I just know that the area of the triangle is $$\Delta=\begin{vmatrix}1&1&1\\z_1&z_2&z_3\\\bar{z}_1&\bar{z}_2&\bar{z}_3\end{vmatrix}$$
and similar triangles satisfy $$\frac{a_1}{a_2}=\frac{b_1}{b_2}=\frac{c_1}{c_2}$$
On
Are you sure your determinant for similar triangle condition correct because consider a triangle of vertices $z_1,z_2,z_3$ and triangle formed by there conjugate , reflection is an isometry hence they are similar but , the determinant being the area of either of the triangle do not vanishes if $z_1,z_2,z_3$ are linearly independent , So?
Where have I mistaken in my above argument?

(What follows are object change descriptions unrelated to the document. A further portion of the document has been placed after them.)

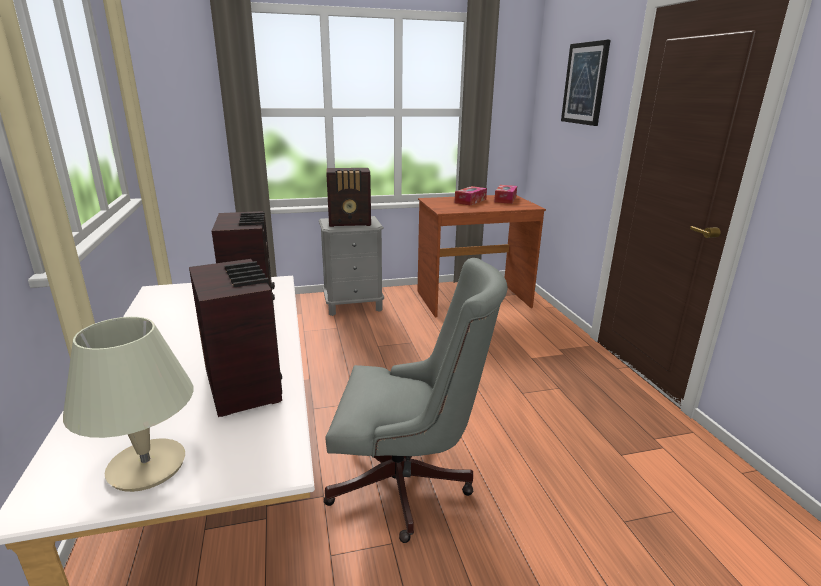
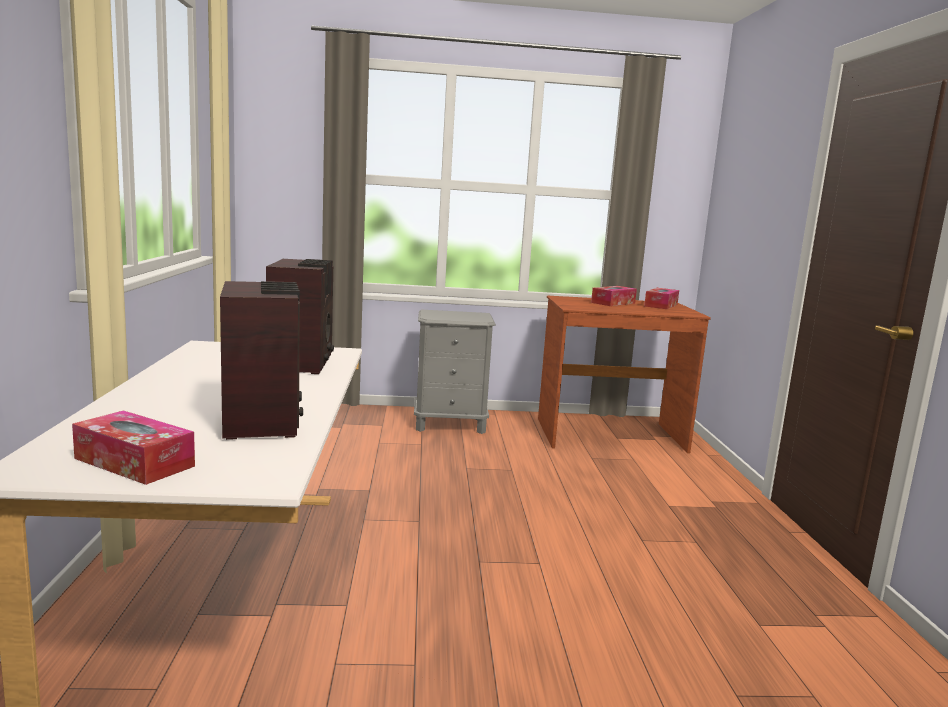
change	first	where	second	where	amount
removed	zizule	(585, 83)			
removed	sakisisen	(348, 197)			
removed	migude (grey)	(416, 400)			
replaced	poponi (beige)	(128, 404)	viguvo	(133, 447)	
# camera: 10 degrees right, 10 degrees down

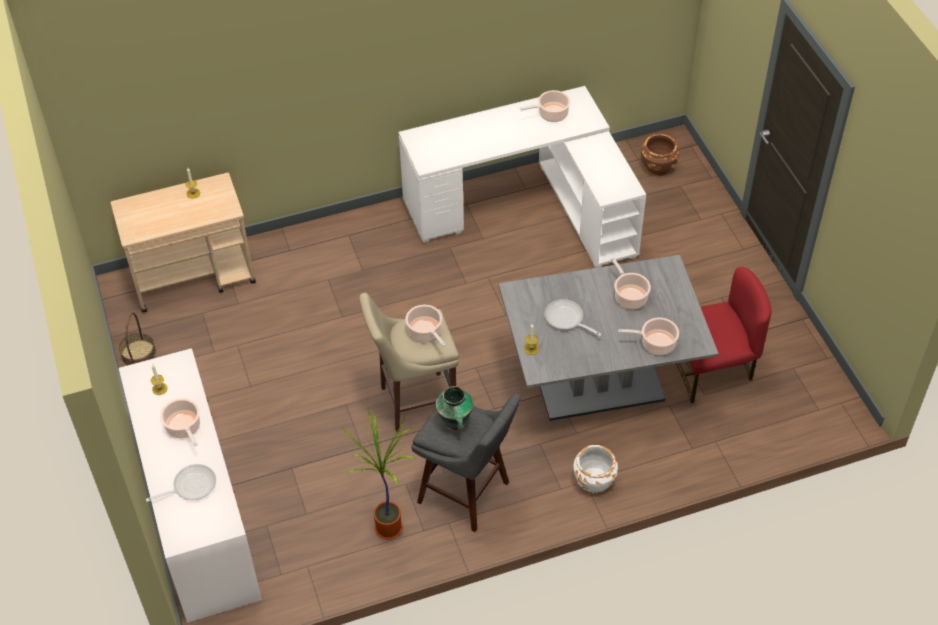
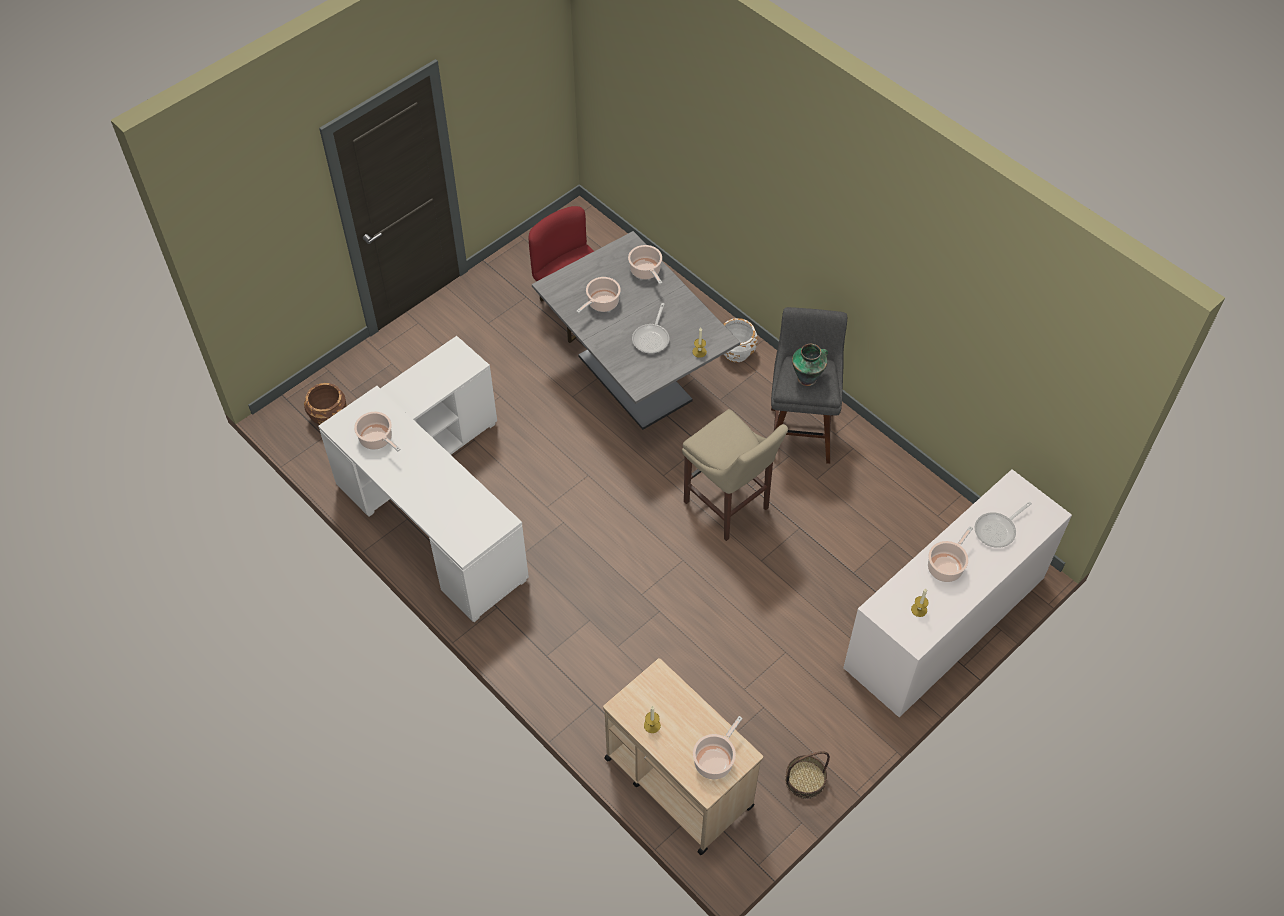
change	first	where	second	where	amount
moved	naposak	(425, 326)		(718, 747)	
removed	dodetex	(378, 473)			
turned	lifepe	(181, 483)		(1003, 525)	75 degrees counterclockwise
# camera: 115 degrees left, 5 degrees up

You obtain $z_3-z_1$ from $z_2-z_1$ by means of the same rotation+homothety as you obtain $z_3'-z_1'$ from $z_2'-z_1'$ (by similarity). This implies that they are related by the same complex number $$ \frac{z_3-z_1}{z_2-z_1}=\frac{z_3'-z_1'}{z_2'-z_1'} $$ If you expand this you should arrive at your determinant condition, since the above condition contains all the information (of course similar relations hold if you take cyclic permutations of the vertices) I am assuming here that the two triangles have the same orientation.